Petróleo recua com temores de que o coronavírus prejudicará a demanda

André Mizutani

O contrato do petróleo Brent para março fechou em queda de 1,85%, a US$ 62,04 por barril, e o do WTI para o mesmo mês recuou 2,02%, a US$ 55,59 o barril Os contratos futuros do petróleo fecharam em queda acentuada nesta quinta-feira (23), pressionados pelos receios de que a demanda por energia na China seja prejudicada pelos temores de proliferação do coronavírus.

O contrato do petróleo Brent para março fechou em queda de 1,85%, a US$ 62,04 por barril, na ICE, em Londres, enquanto o do WTI para o mesmo mês recuou 2,02%, a US$ 55,59 o barril, na Bolsa de Mercadorias de Nova York (Nymex).

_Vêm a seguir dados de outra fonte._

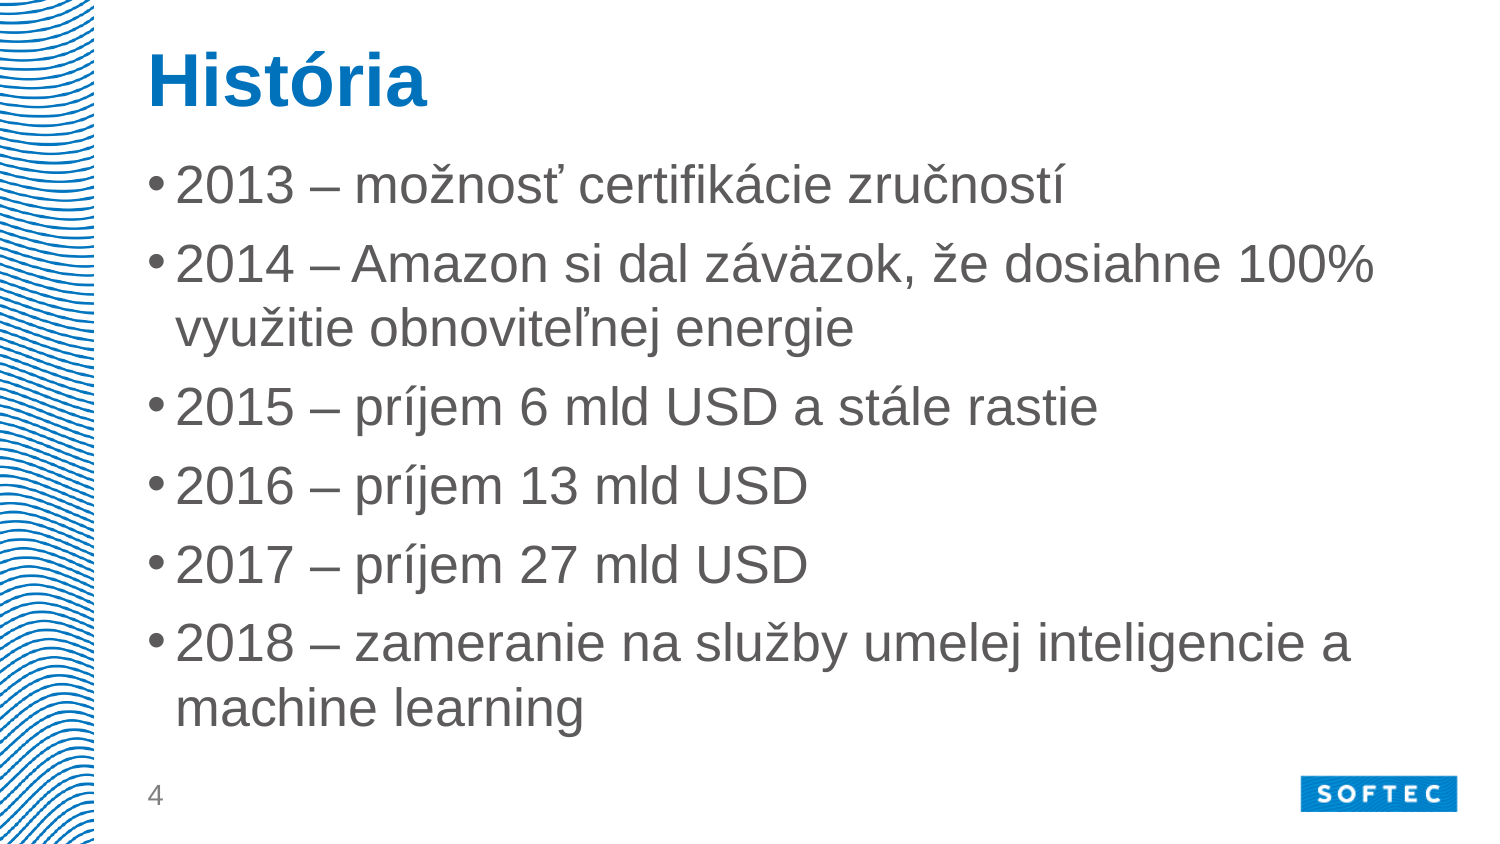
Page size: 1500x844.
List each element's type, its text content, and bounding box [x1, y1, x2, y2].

title História [147, 41, 1412, 124]
picture [0, 0, 94, 844]
list 2013 – možnosť certifikácie zručností 2014 – Amazon si dal záväzok, že dosiahne 100% využitie obnoviteľnej energie 2015 – príjem 6 mld USD a stále rastie 2016 – príjem 13 mld USD 2017 – príjem 27 mld USD 2018 – zameranie na služby umelej inteligencie a machine learning [147, 150, 1412, 741]
picture [1297, 772, 1500, 844]
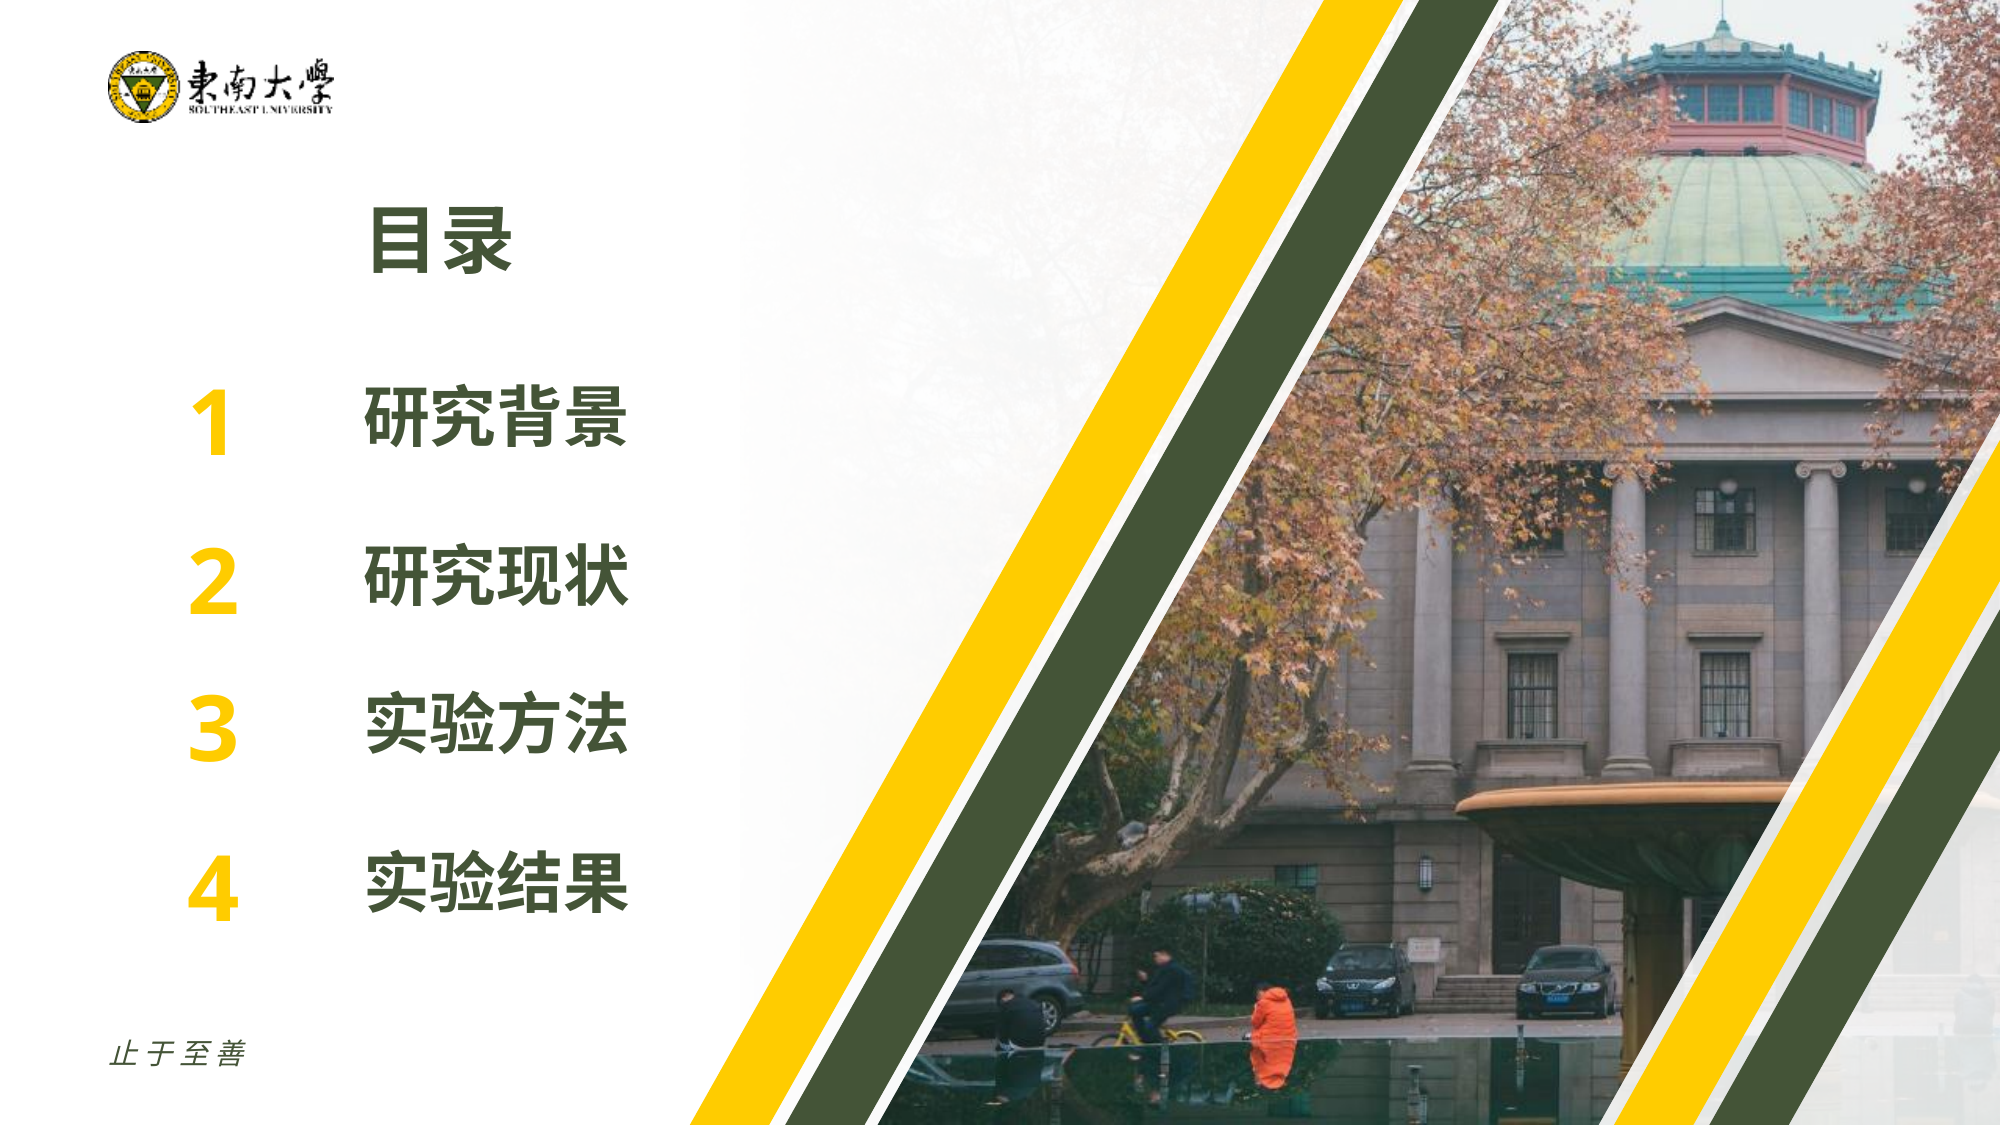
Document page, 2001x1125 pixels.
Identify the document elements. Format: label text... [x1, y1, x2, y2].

text_box 3 [183, 662, 259, 782]
slide_number 止于至善 [108, 1022, 657, 1083]
text_box 4 [183, 821, 259, 941]
picture [108, 51, 334, 123]
text_box 2 [183, 515, 259, 635]
text_box 目录 [348, 185, 791, 291]
text_box 研究背景 [348, 367, 657, 463]
list 1 [183, 356, 259, 476]
text_box 研究现状 [348, 526, 657, 622]
picture [877, 0, 2000, 1125]
text_box 实验方法 [348, 674, 728, 769]
text_box 实验结果 [348, 833, 657, 929]
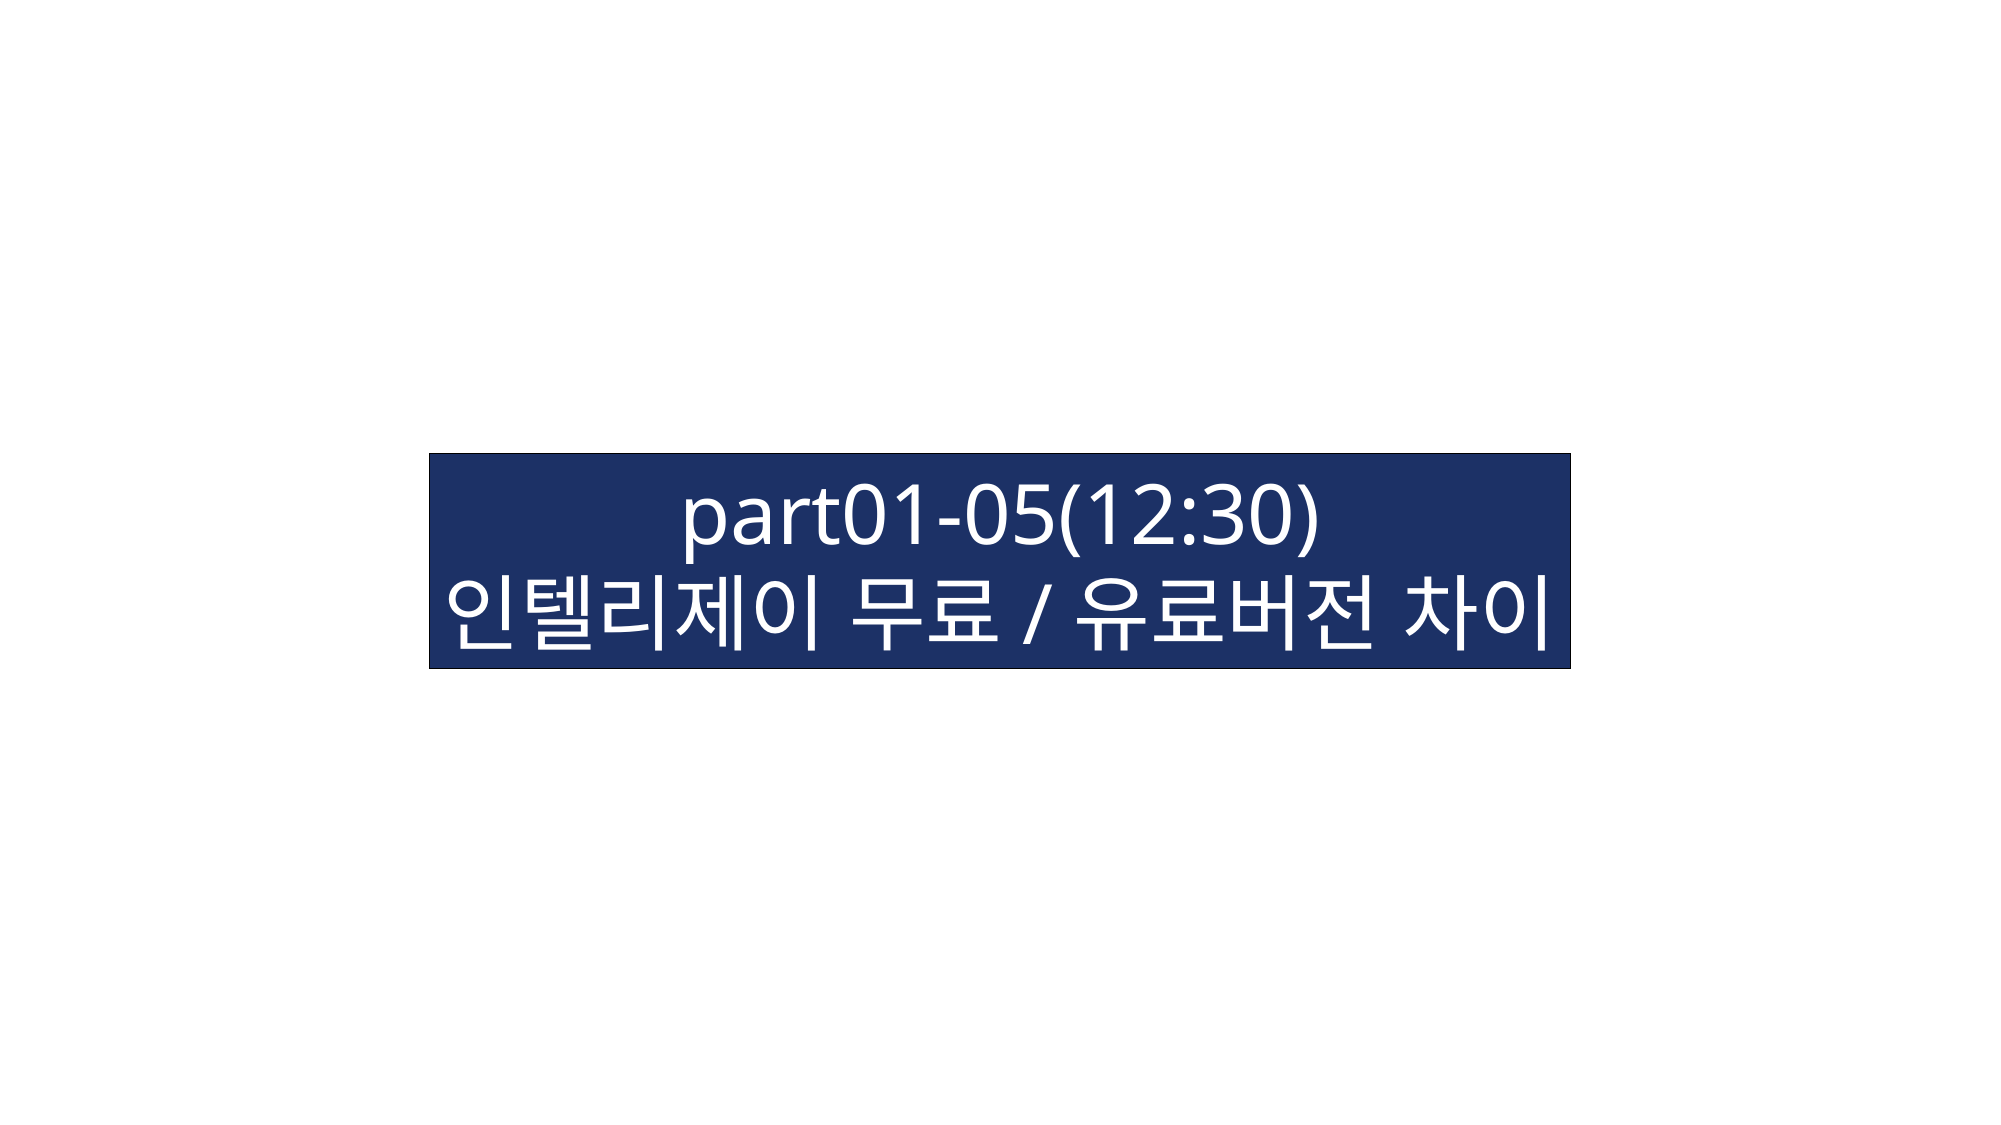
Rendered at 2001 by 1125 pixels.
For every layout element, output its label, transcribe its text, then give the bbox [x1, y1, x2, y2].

text_box part01-05(12:30) 인텔리제이 무료/유료버전 차이 [429, 453, 1571, 669]
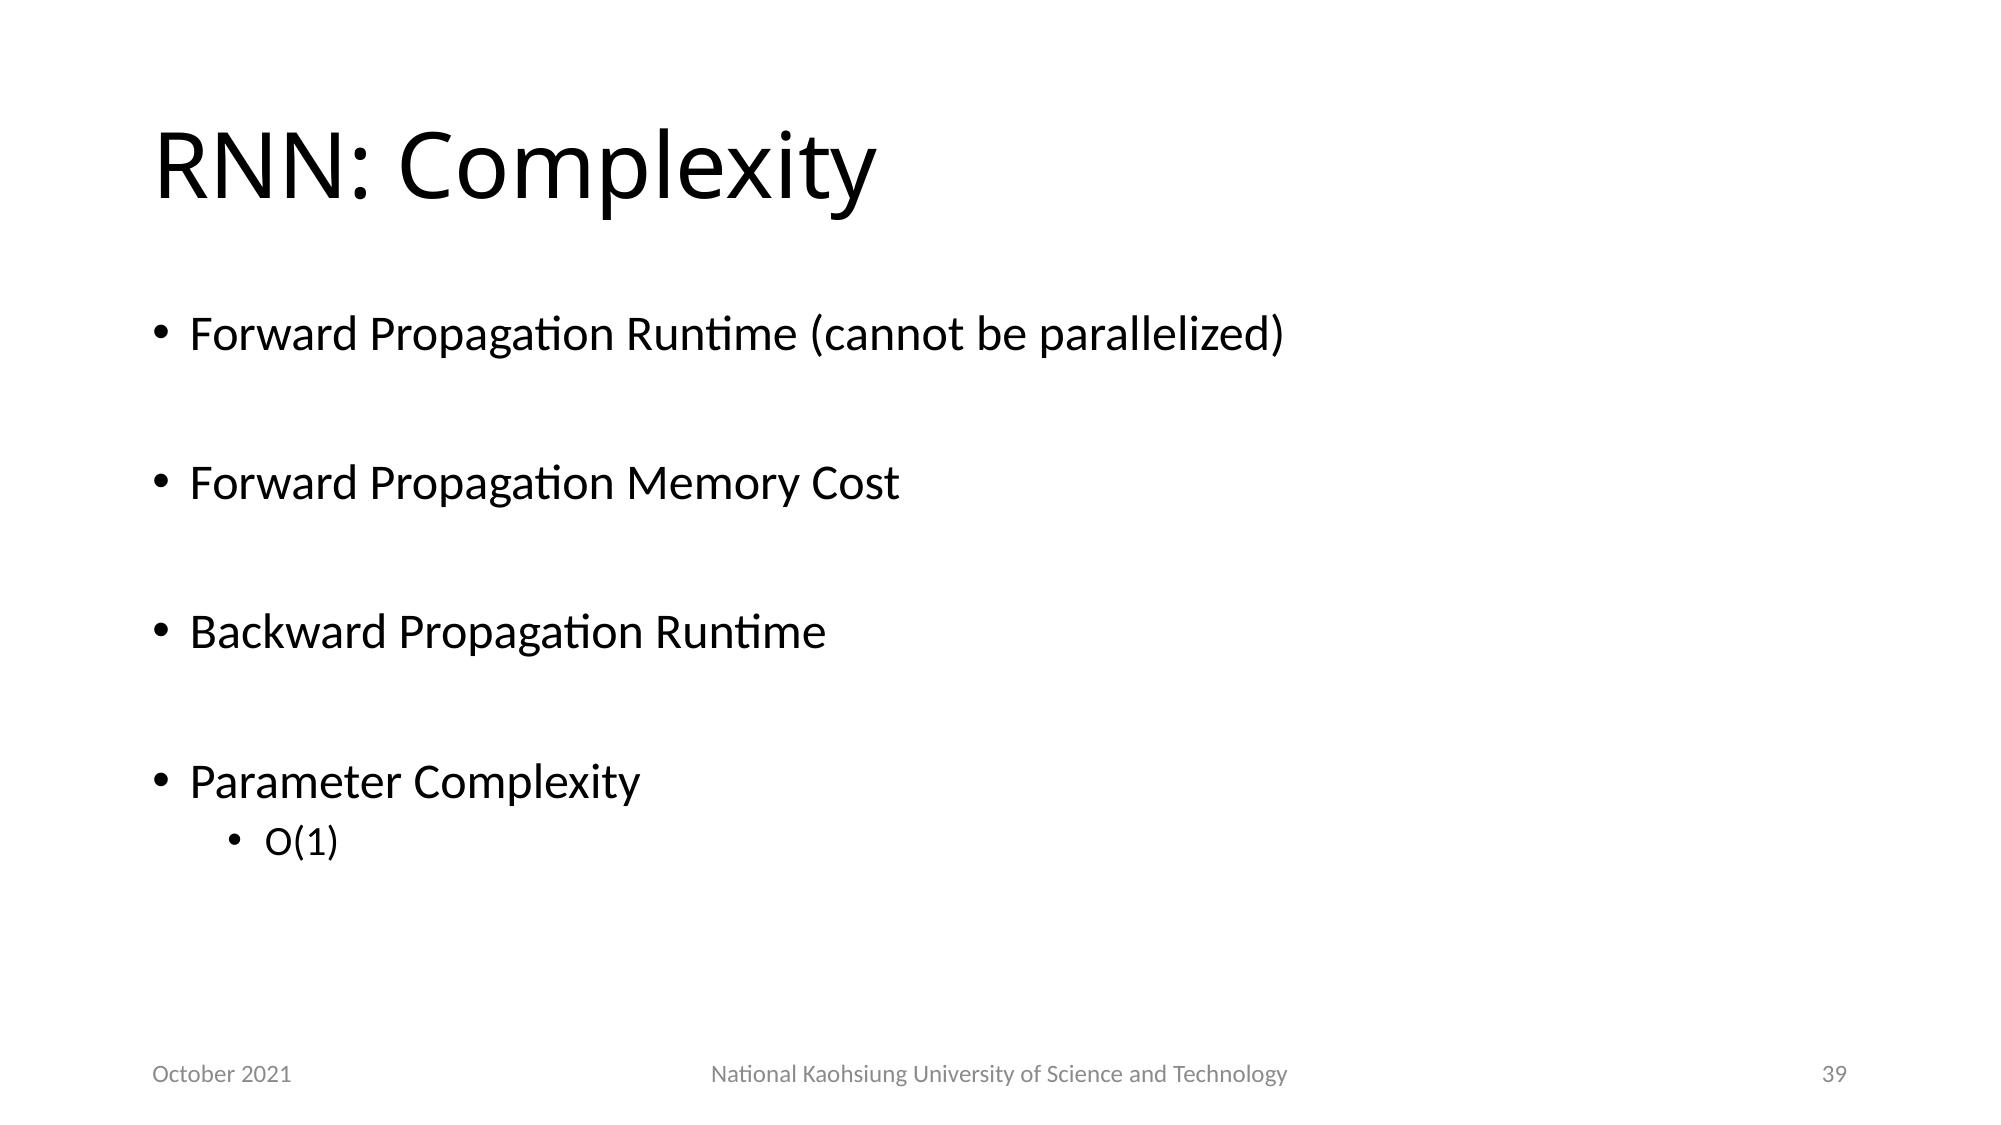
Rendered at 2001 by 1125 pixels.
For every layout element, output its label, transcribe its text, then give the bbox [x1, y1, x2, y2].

title RNN: Complexity [137, 59, 1863, 278]
footer National Kaohsiung University of Science and Technology [662, 1042, 1338, 1103]
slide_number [137, 1042, 588, 1103]
slide_number 39 [1412, 1042, 1863, 1103]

"Claramente a estrutura de demanda para o complexo energético foi colocada em risco devido à proliferação do coronavírus", disse Phillip Streible, da Blue Line Futures. "A ampla especulação de que as viagens aéreas serão reduzidas antes do Ano Novo Lunar pode levar a um excesso de oferta de petróleo."

Os preços chegaram a se recuperar um pouco após os dados semanais da Energy Information Administration (EIA) revelarem que a oferta de petróleo dos Estados Unidos caiu em 400 mil barris na semana encerrada em 17 de janeiro. Analistas consultados pela S&P Global Platts previam um aumento de 500 mil barris, enquanto o American Petroleum Institute (API) relatou, na quarta-feira (22), um aumento de 1,6 milhão de barris, segundo fontes.

Os dados da EIA também mostraram um aumento de oferta de 1,7 milhão de barris de gasolina, mas os estoques de destilados caíram 1,2 milhão de barris. A pesquisa da S&P Global Platts havia mostrado expectativas de um aumento no fornecimento de 3,3 milhões de barris para gasolina e 1,6 milhão de barris para destilados.